In contrast to our findings, a recent study by Arena et al.37 found a positive correlation between liver stiffness and cumulative MTX dose. In this study, 100 RA patients were included who had received much higher cumulative MTX doses (mean±SD/range: 3595±1938/1530-13000mg) compared to our study. However, the mean value of liver stiffness (4.93kPa) in their population was within the normal range; and liver biopsy, which was performed in 5 patients with liver stiffness >7.1kPa did not reveal significant fibrosis.

In a large Asian study of RA patients treated with MTX and other DMARDs (including leflunomide, sulfasalazine, hydroxycholoroquine, corticosteroids) for more than 6 months, only the cumulative dose of leflunomide (and not MTX) was an independent predictor of abnormal liver stiffness.38 Seitz et al.39 have suggested that anti-TNF therapy may have a protective role in the development of liver fibrosis in MTX-treated psoriatic arthritis patients. In our study, anti-TNF treatment did not have such a protective effect in either RA or psoriatic arthritis patients.

So far, there have not been any longitudinal studies assessing liver fibrosis in MTX-treated patients by TE. We prospectively followed a small subgroup of patients treated with MTX with repeated measurements of liver stiffness by TE. Although there was a trend for increased stiffness during MTX treatment, this did not reach statistical significance. Further studies including larger number of patients followed for a longer period of time are needed to confirm these initial findings.

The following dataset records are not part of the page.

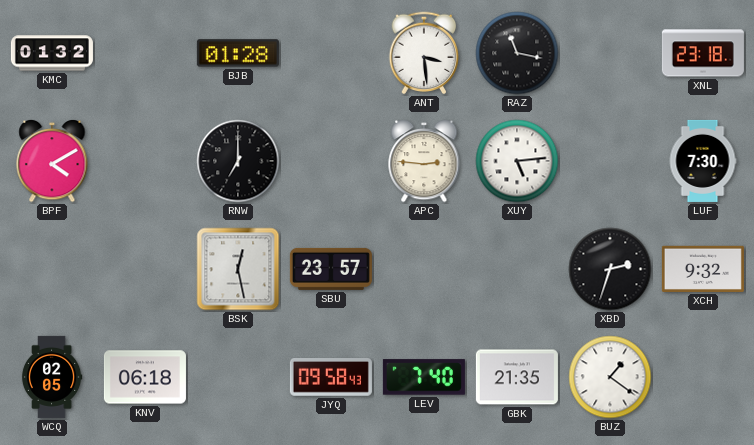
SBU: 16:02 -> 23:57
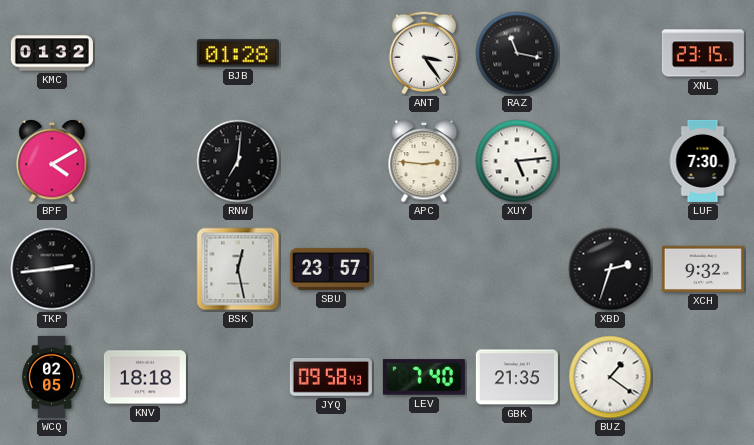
ANT: 3:29 -> 3:24
XNL: 23:18 -> 23:15
RNW: 7:00 -> 7:01
TKP: none -> 2:44
KNV: 06:18 -> 18:18
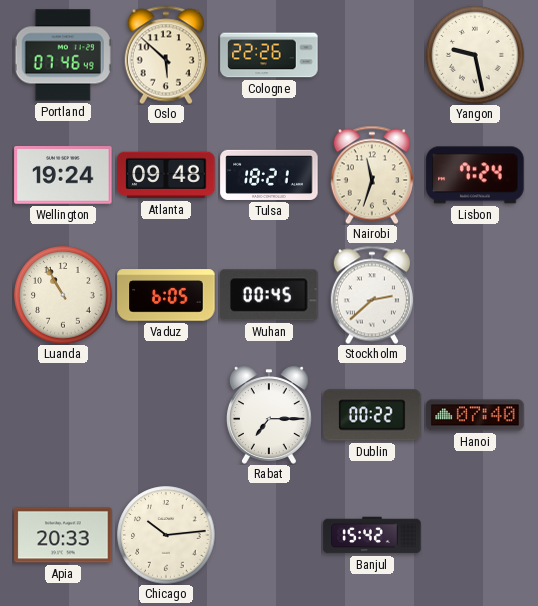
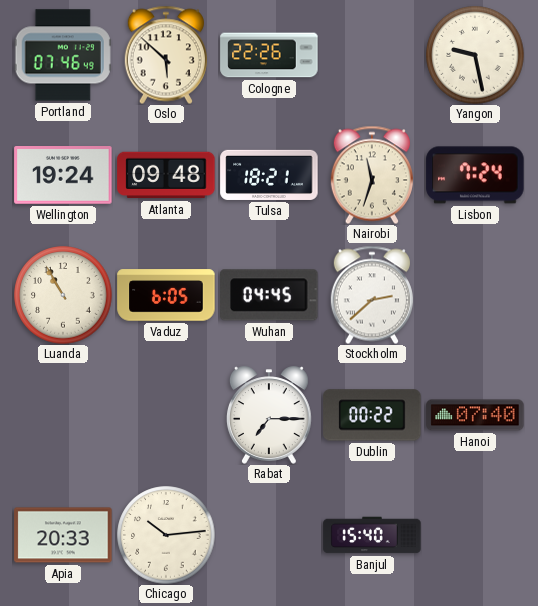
Wuhan: 00:45 -> 04:45
Banjul: 15:42 -> 15:40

The main limitation of our study was that liver biopsies were not performed, since most of our patients were asymptomatic without ALT elevations.

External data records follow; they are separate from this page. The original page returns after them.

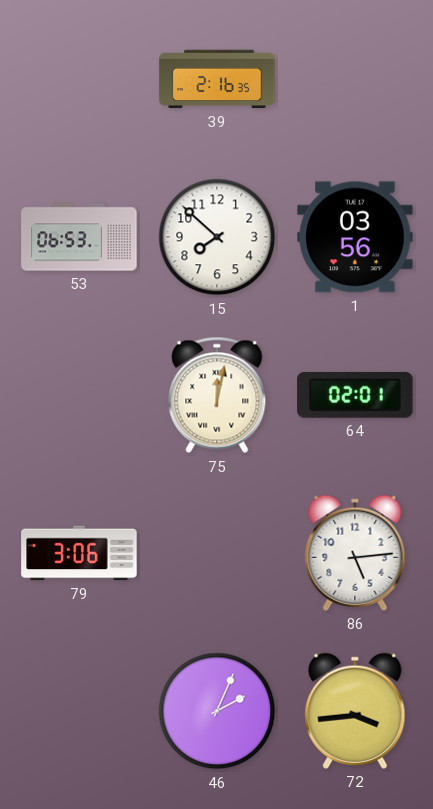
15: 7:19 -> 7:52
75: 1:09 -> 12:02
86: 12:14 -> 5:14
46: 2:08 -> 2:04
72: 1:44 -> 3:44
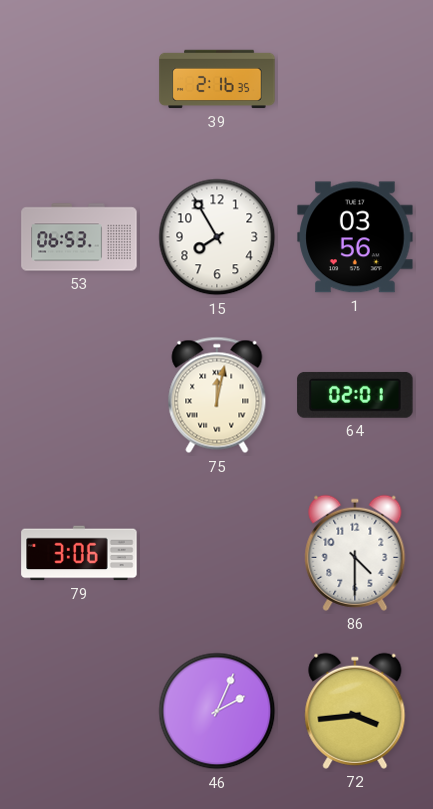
15: 7:52 -> 7:55
86: 5:14 -> 4:30
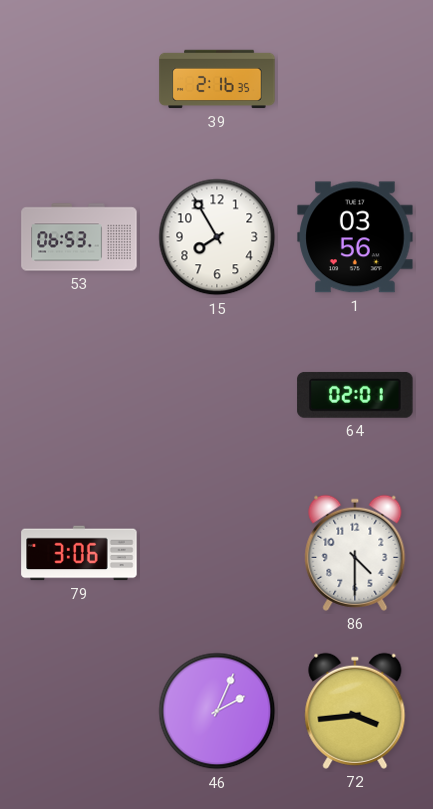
75: 12:02 -> none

In conclusion, severe liver fibrosis as assessed by TE is rare in patients treated with MTX. Non-invasive methods such as TE should be strongly considered for screening and monitoring of rheumatic patients treated with MTX. Further longitudinal prospective studies are mandatory in order to confirm our findings.

Acknowledgements

This work was supported in part by research grants from the Hellenic Society for Rheumatology and the Special Account for Research Grants (S.A.R.G.), National and Kapodistrian University of Athens, Athens, Greece.